_REQUIRED TASK_. Filter the records below, copying every line that contains the string "left".

_RECORDS SHOWN_.
----------
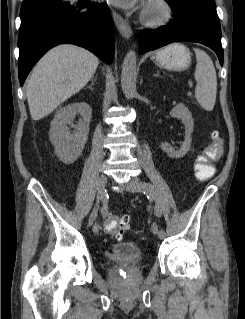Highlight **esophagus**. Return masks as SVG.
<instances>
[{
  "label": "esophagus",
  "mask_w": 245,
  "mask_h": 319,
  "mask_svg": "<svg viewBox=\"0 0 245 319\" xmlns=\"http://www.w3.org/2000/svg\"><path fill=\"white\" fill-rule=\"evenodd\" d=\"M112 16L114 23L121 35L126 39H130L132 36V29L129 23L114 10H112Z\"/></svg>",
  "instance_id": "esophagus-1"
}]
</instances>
----------
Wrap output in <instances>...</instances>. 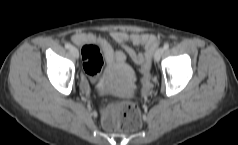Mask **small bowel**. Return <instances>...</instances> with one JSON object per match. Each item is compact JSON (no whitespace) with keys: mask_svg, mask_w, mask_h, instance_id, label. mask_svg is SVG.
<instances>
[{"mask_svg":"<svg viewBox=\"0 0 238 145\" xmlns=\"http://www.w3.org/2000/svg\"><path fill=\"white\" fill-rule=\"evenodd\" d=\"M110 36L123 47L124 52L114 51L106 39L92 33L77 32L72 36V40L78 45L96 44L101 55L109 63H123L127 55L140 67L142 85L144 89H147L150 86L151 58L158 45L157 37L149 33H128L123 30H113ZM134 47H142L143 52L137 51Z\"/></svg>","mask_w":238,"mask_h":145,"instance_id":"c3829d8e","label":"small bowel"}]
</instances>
----------
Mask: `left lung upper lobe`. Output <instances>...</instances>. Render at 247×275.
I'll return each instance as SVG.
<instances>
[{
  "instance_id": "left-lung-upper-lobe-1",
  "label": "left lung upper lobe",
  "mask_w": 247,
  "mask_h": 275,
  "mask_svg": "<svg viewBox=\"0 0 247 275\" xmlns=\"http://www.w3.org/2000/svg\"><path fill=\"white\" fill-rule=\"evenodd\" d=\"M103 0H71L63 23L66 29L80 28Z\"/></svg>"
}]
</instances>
----------
_WRITTEN SOLUTION_.
Mask: `left lung upper lobe`. Output <instances>...</instances>. Render at 247×275.
  "instance_id": "left-lung-upper-lobe-1",
  "label": "left lung upper lobe",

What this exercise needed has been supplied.